## What is being asked
Lower down are entries containing pictures. Copy exactly, without those pictures, the lines from the line with "left shoulder: (360, 136)" through the line with "right hip: (490, 52)".

Skeletal landmark data:

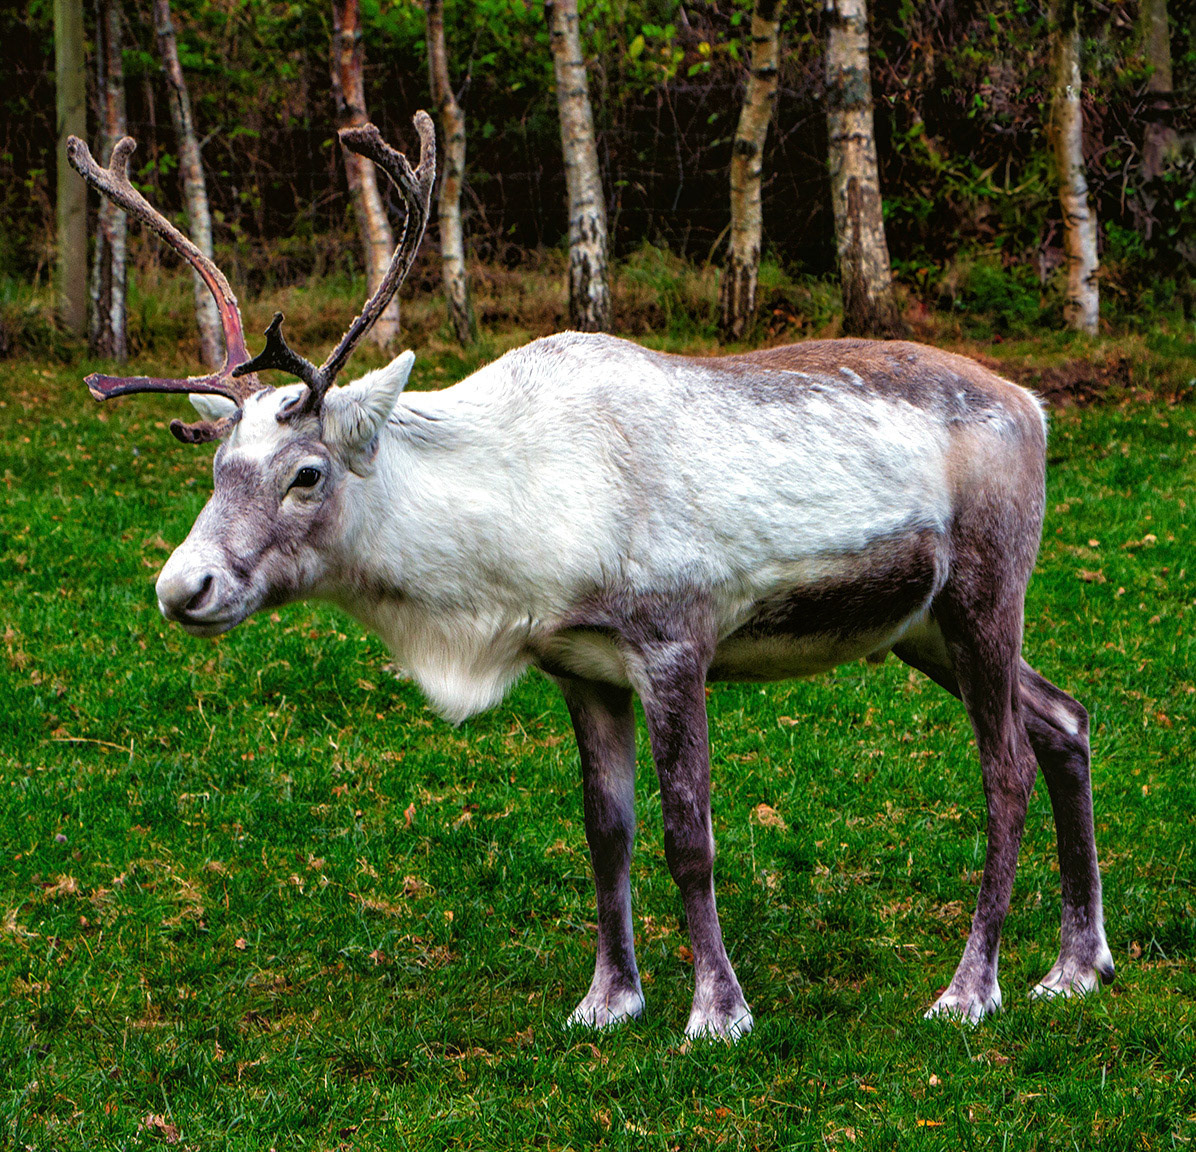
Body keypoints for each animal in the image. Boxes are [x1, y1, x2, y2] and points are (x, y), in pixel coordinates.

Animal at [68, 113, 1113, 1040]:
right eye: (217, 466)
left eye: (307, 473)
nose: (184, 588)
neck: (513, 538)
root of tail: (1035, 406)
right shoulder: (581, 667)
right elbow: (605, 834)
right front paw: (609, 1000)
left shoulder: (675, 644)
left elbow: (689, 836)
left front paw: (717, 1012)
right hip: (920, 627)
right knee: (1064, 718)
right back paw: (1077, 965)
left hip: (986, 593)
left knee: (1006, 768)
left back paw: (971, 990)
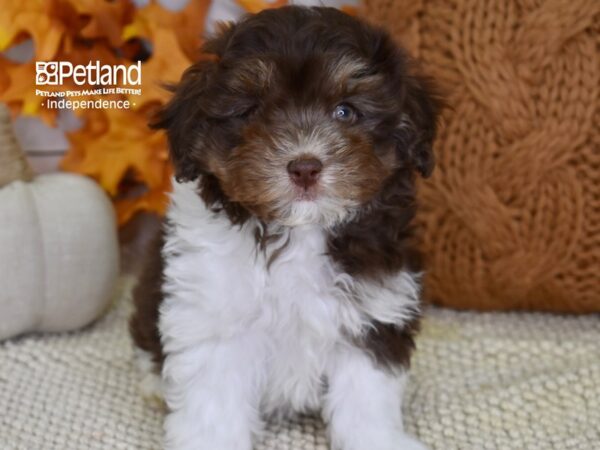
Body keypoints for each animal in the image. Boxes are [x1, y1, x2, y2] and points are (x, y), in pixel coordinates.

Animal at [129, 4, 438, 450]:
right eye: (252, 111)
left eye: (345, 111)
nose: (305, 167)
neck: (298, 230)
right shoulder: (214, 317)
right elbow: (213, 404)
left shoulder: (373, 311)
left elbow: (365, 397)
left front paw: (377, 438)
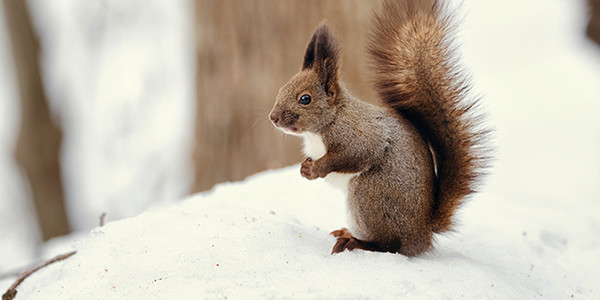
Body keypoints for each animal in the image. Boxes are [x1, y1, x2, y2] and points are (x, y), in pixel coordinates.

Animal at [270, 0, 490, 258]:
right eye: (282, 89)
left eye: (305, 99)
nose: (273, 118)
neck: (325, 124)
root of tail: (422, 234)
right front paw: (305, 169)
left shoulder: (360, 136)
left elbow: (354, 155)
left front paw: (316, 169)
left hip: (369, 194)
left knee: (389, 245)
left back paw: (356, 242)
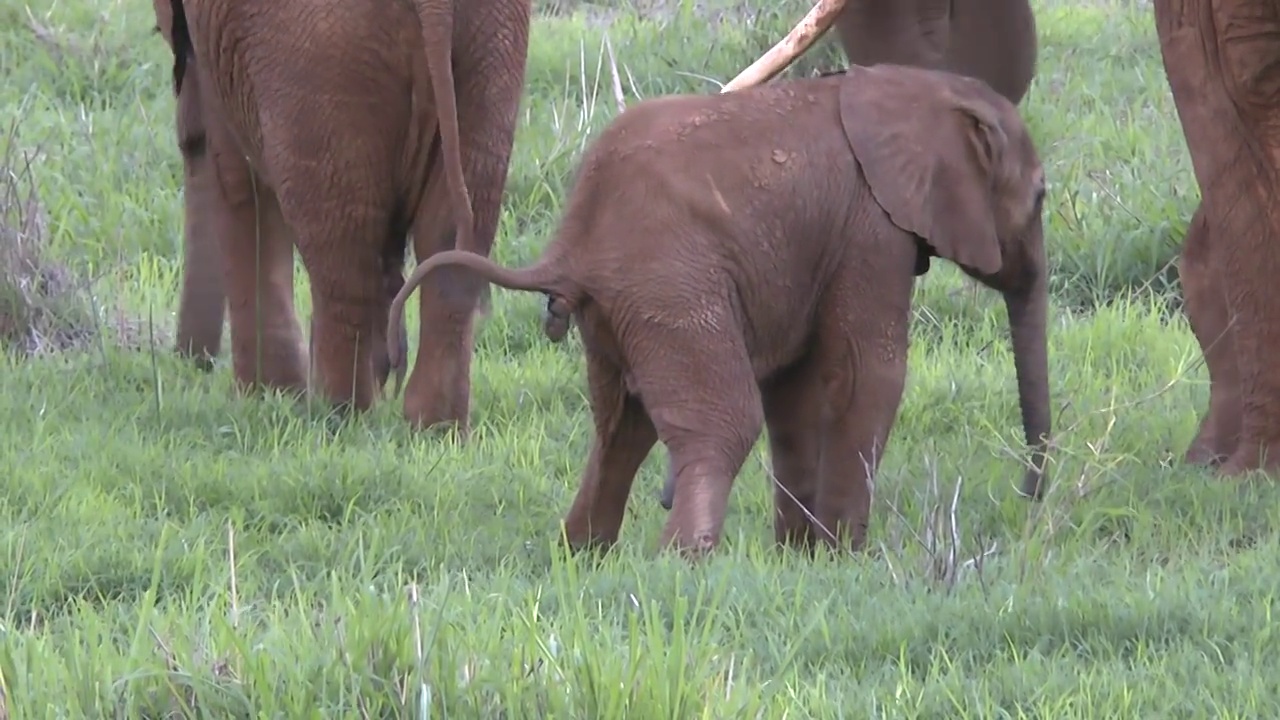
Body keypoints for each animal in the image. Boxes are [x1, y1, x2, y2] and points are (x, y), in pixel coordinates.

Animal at [154, 0, 529, 427]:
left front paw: (266, 396)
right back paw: (433, 428)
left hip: (321, 62)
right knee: (449, 252)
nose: (192, 361)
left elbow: (236, 177)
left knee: (344, 261)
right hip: (490, 52)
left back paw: (339, 416)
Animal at [386, 63, 1049, 556]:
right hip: (672, 286)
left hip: (622, 307)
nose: (1028, 499)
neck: (920, 89)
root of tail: (570, 241)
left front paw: (800, 559)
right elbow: (867, 376)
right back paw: (680, 561)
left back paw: (581, 557)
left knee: (622, 426)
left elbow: (796, 391)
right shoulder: (871, 229)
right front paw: (843, 559)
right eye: (1042, 196)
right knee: (722, 422)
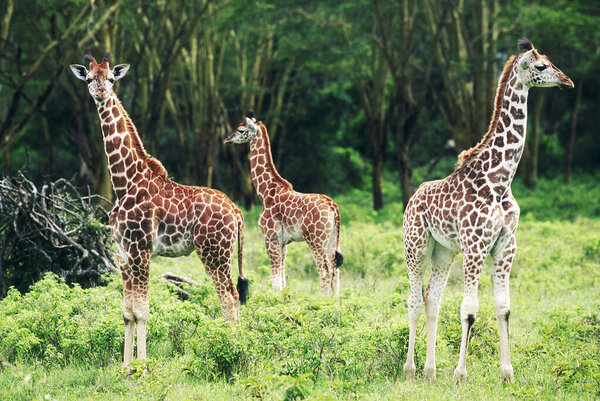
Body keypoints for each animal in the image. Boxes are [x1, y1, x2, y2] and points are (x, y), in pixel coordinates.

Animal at [70, 53, 248, 366]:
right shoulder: (123, 253)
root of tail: (236, 212)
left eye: (112, 79)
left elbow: (142, 311)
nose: (101, 92)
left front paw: (141, 365)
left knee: (228, 296)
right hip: (220, 253)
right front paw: (125, 365)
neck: (123, 182)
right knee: (233, 294)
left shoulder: (141, 249)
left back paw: (233, 351)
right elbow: (127, 312)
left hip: (213, 252)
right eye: (90, 78)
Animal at [223, 112, 342, 296]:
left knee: (325, 271)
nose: (227, 138)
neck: (265, 192)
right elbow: (283, 279)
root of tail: (333, 207)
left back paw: (325, 300)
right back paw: (336, 301)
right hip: (332, 239)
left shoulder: (270, 237)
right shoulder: (284, 242)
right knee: (335, 270)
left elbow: (275, 280)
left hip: (316, 240)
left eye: (241, 130)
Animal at [400, 39, 576, 382]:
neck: (500, 179)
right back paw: (410, 369)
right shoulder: (475, 246)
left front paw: (507, 372)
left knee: (432, 300)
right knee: (413, 301)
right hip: (416, 247)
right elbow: (469, 310)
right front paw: (460, 374)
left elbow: (503, 308)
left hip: (443, 252)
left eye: (551, 62)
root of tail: (412, 197)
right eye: (541, 66)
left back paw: (430, 371)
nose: (568, 82)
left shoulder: (506, 246)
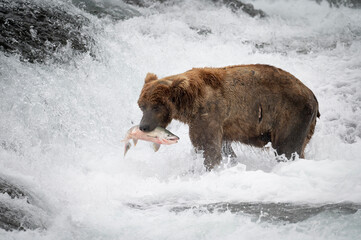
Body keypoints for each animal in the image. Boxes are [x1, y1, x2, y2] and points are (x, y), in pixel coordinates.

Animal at [136, 63, 320, 171]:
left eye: (156, 106)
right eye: (142, 105)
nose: (143, 126)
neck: (191, 103)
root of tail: (312, 94)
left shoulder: (209, 114)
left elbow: (207, 147)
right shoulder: (222, 125)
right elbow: (224, 149)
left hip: (291, 114)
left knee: (287, 148)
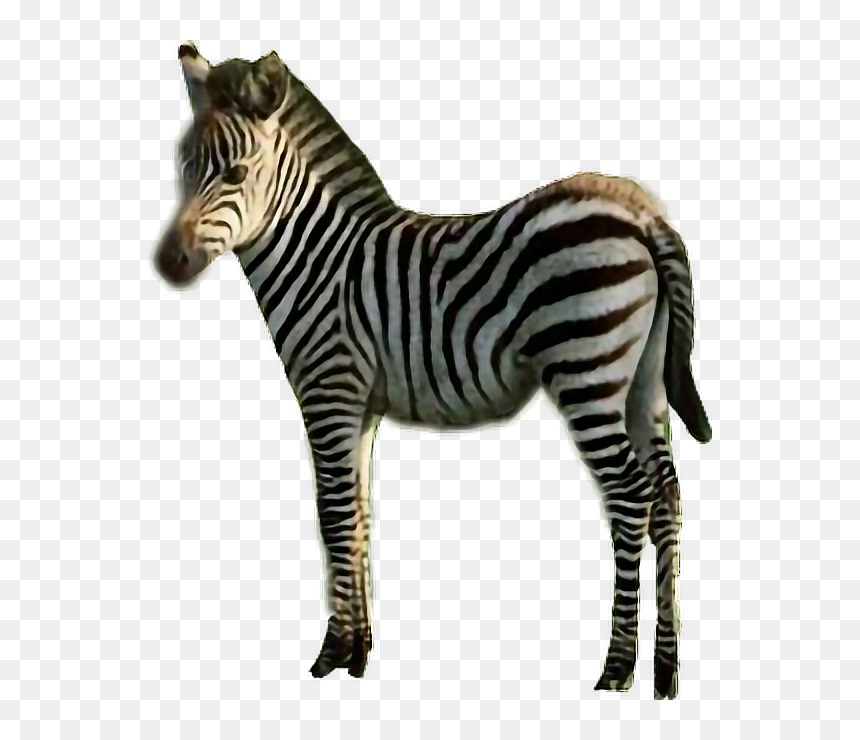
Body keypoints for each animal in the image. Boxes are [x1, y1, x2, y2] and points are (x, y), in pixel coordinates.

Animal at [154, 44, 712, 699]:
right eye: (182, 170)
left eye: (236, 175)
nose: (168, 263)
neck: (317, 255)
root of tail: (642, 212)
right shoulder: (361, 407)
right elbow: (359, 512)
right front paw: (361, 649)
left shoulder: (328, 389)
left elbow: (332, 513)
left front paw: (331, 654)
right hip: (644, 380)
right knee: (668, 496)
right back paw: (666, 669)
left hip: (586, 370)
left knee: (629, 497)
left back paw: (616, 668)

## Response area
left shoulder: (360, 136)
left elbow: (354, 155)
left front paw: (316, 169)
left hip: (369, 194)
left knee: (389, 245)
left back paw: (356, 242)
Body keypoints for each animal in the image. Boxes are [x1, y1, x2, y2] and points are (x, y), in pixel coordinates.

Animal at [154, 0, 529, 427]:
left front paw: (266, 396)
right back paw: (433, 428)
left hip: (321, 62)
right knee: (449, 252)
nose: (192, 361)
left elbow: (236, 177)
left knee: (344, 261)
right hip: (490, 52)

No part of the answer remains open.